Almost everyone in almost all walks of life can decide where they want to live and work based upon which employers are interested in their services. 

Not in the NFL.

At least not if your team hits you with the franchise tag.

How We Got Here

The franchise tag has been around since 1993. The NFL Players Association (NFLPA) was fighting for free agency, and players such as Reggie White had to sue the league to get the NFL to allow players to hit the open market when their contracts expired.

As part of those negotiations, the NFLPA agreed to allow each team to have one “franchise tag” to use each year to retain their franchise player — at the time, quarterbacks such as John Elway, Dan Marino, Troy Aikman, etc. — as long as the team was willing to pay the player the average of the top five players at their position.

The thinking was that it would be debilitating to certain clubs if its star players were allowed to walk away when their contracts expired, even though their team was willing to pay them at or near the top of the market. 

And now, more than 30 years later, the NFL’s franchise tag window, a two-week period where teams can elect to place the tag on one of their players, has opened up. Teams will soon be saddling defensive linemen (Christian Wilkins? Justin Madubuike?), defensive backs (Jaylon Johnson? Antoine Winfield Jr.?), wide receivers (Tee Higgins? Mike Evans?), etc. with that designation to retain their services and restrict their freedom of movement.

Tampa Bay Buccaneers safety Antoine Winfield Jr.
Tampa Bay Buccaneers safety Antoine Winfield Jr. (31) celebrates after a fumble recovery during the first quarter against the Houston Texans at NRG Stadium in Houston. (Troy Taormina-USA TODAY Sports)

The Threat of the Tag

Making matters worse, or better, depending upon your perspective, is the impact of the franchise tag's mere threat on players who never even receive it.

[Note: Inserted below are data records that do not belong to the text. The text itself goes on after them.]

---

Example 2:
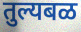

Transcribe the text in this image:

तुल्यबळ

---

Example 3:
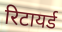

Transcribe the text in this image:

रिटायर्ड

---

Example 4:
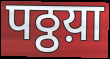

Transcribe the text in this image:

पठ्ठय़ा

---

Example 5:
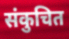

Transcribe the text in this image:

संकुचितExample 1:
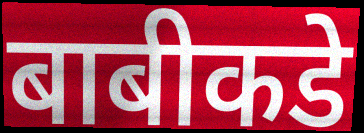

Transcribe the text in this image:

बाबीकडे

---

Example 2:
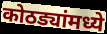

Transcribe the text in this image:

कोठड्यांमध्ये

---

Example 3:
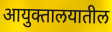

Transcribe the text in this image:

आयुक्तालयातील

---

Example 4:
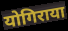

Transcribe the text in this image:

योगिराया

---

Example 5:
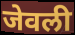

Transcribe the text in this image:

जेवलीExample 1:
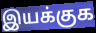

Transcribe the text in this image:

இயக்குக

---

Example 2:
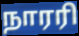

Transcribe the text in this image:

நாரரி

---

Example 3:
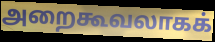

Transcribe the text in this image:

அறைகூவலாகக்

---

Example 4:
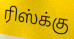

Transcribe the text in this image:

ரிஸ்க்கு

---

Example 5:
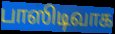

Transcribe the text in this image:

பாஸிடிவாக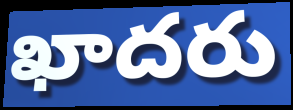
ఖాదరు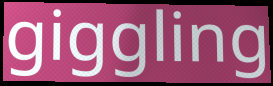
giggling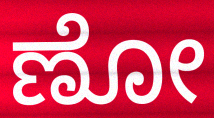
ಣೋ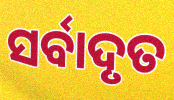
ସର୍ବାଦୃତ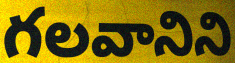
గలవానినిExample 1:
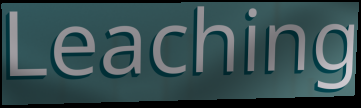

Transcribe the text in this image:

Leaching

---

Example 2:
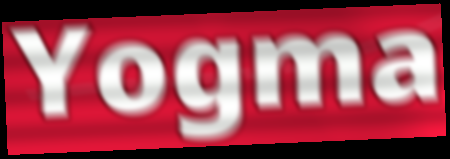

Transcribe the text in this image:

Yogma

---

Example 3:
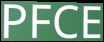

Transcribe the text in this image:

PFCE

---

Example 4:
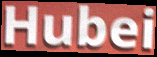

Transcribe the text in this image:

Hubei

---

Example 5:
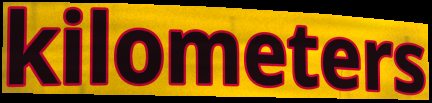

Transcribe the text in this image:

kilometers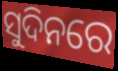
ସୁଦିନରେ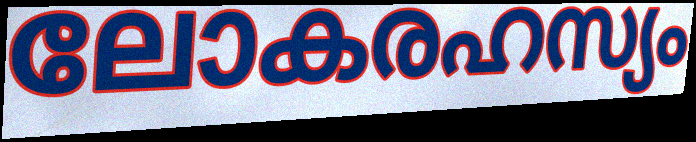
ലോകരഹസ്യംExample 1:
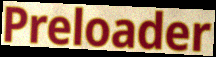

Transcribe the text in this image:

Preloader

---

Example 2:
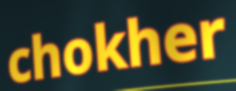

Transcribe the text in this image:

chokher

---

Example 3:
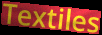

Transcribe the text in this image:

Textiles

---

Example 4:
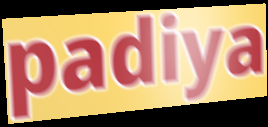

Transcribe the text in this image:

padiya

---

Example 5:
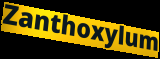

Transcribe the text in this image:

ZanthoxylumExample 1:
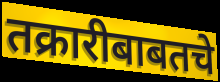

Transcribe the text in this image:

तक्रारीबाबतचे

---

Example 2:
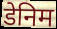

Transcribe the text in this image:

डेनिम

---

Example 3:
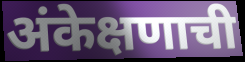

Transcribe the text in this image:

अंकेक्षणाची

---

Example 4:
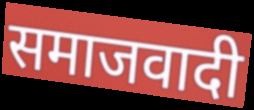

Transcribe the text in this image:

समाजवादी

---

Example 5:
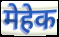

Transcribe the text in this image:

मेहेक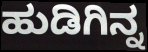
ಹುಡಿಗಿನ್ನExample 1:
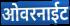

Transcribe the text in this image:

ओवरनाईट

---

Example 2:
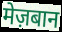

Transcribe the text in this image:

मेज़बान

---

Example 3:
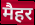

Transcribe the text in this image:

मैहर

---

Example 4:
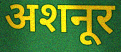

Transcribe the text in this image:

अशनूर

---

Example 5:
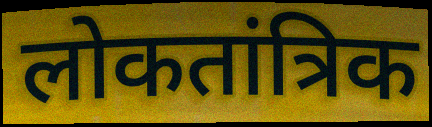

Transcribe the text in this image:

“People can not overestimate the power of the tag,” former Green Bay Packers vice president of finance Andrew Brandt told me this week on the Ross Tucker Football Podcast.

“I never applied the tag, but I used it in negotiations every year," he said. "The tag holds down salaries for the entire league, and there is a trickle-down effect.”

I hate everything about it and agree with Brandt. Yet, even if I were Lloyd Howell, the NFLPA’s new executive director, I still wouldn’t do anything about it.

NFLPA Priorities

In any negotiation, there are only so many priorities a party can prioritize and expend negotiating capital to achieve. In other words, for the NFLPA to get something, it has to give something up in return. Despite what Brandt says, the franchise tag doesn’t affect enough players to be a priority for the NFLPA. 

“There is nothing else like this. Other unions don’t have one group making $30-50 million per year and others making $800,000.”

Former Green Bay Packers vice president of finance Andrew Brandt

It’s also why the NFLPA has a tough job when it comes to representing all the players because they can have competing interests.

“There is nothing else like this,” Brandt told me, “Other unions don’t have one group making $30-50 million per year and others making $800,000.” 

Therein lies the rub. As a guy who made the league minimum in five of my seven seasons in the NFL, I am much more interested in increasing those minimums and securing the post-football benefits, such as extended health insurance, for the rank-and-file players who make up a large percentage of the league.

Do the franchise tag-caliber players care about league minimums? Probably not. But there are many more players battling just to stick around on a year-to-year basis than players who are elite enough to get paid like one of the top five guys at their position for a year.

The Tag Isn't Going Anywhere

The franchise tag stinks, and I dislike it tremendously for those players who have earned the right to have more control over where they choose to live and work.

And while I know the “players agreed to it,” that doesn’t resonate when you consider that agreement came before most of this year’s franchise tag candidates were born. These players certainly didn’t agree to it, that’s for sure.

Ultimately, we're stuck with the franchise tag for the time being — and probably much longer. While it is likely not a huge priority for the NFLPA, the tag is significant for the league and the owners and is something they will try to hold onto as long as possible.